(Consecutive indoor room images)
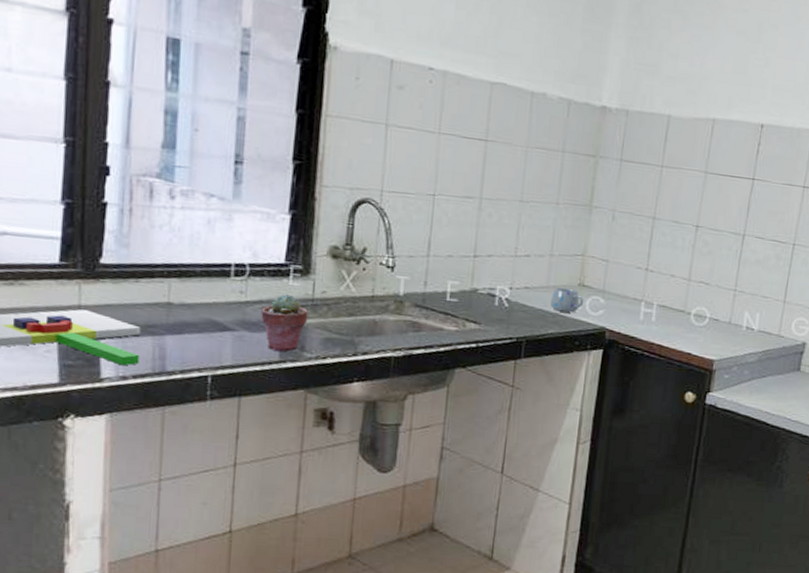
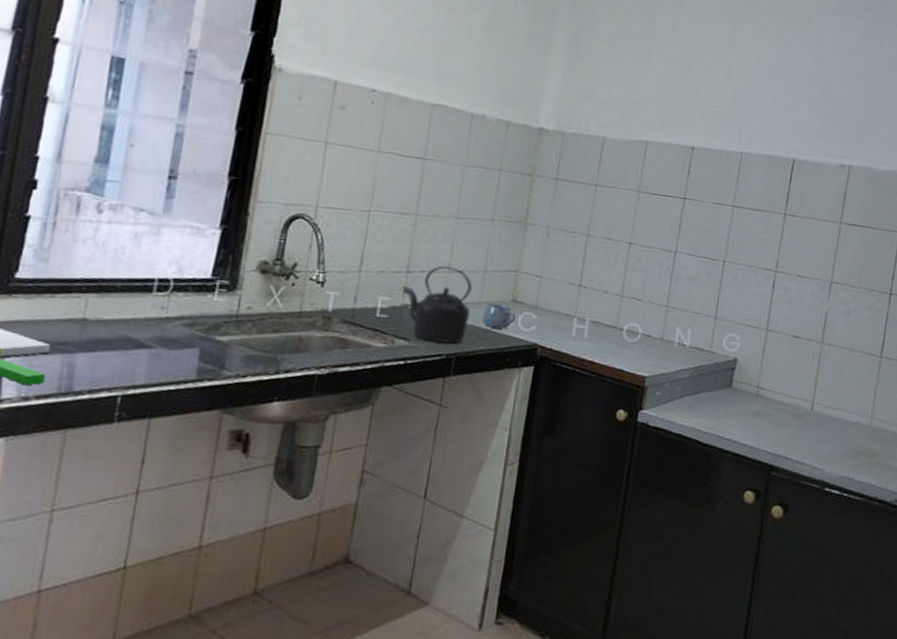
potted succulent: present [260,294,308,352] -> none [180,310,232,370]
kettle: none [470,250,539,327] -> present [402,265,472,344]

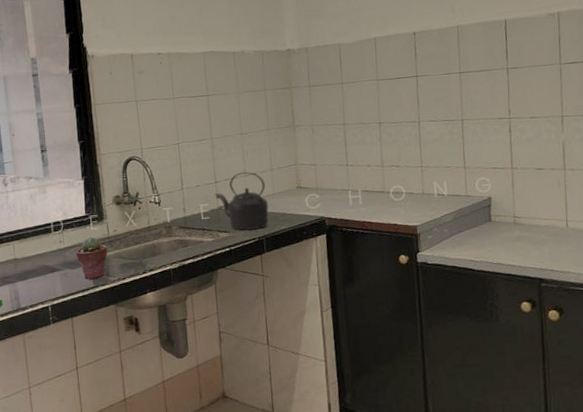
potted succulent: none [180,310,232,370] -> present [75,237,108,280]
mug: present [482,303,517,329] -> none [278,191,304,211]

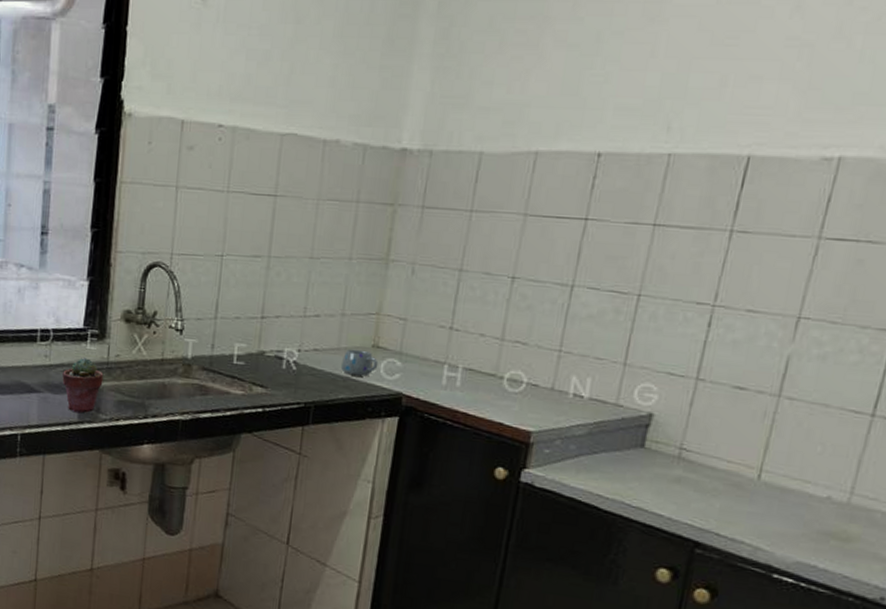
kettle: present [215,171,269,231] -> none [257,310,329,392]
mug: none [278,191,304,211] -> present [341,349,379,377]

◆ **THE PROBLEM**
Each line above has to be returned exactly. Drop the pictures.

◆ **ANSWER SPACE**
potted succulent: present [260,294,308,352] -> none [180,310,232,370]
kettle: none [470,250,539,327] -> present [402,265,472,344]

potted succulent: none [180,310,232,370] -> present [75,237,108,280]
mug: present [482,303,517,329] -> none [278,191,304,211]

kettle: present [215,171,269,231] -> none [257,310,329,392]
mug: none [278,191,304,211] -> present [341,349,379,377]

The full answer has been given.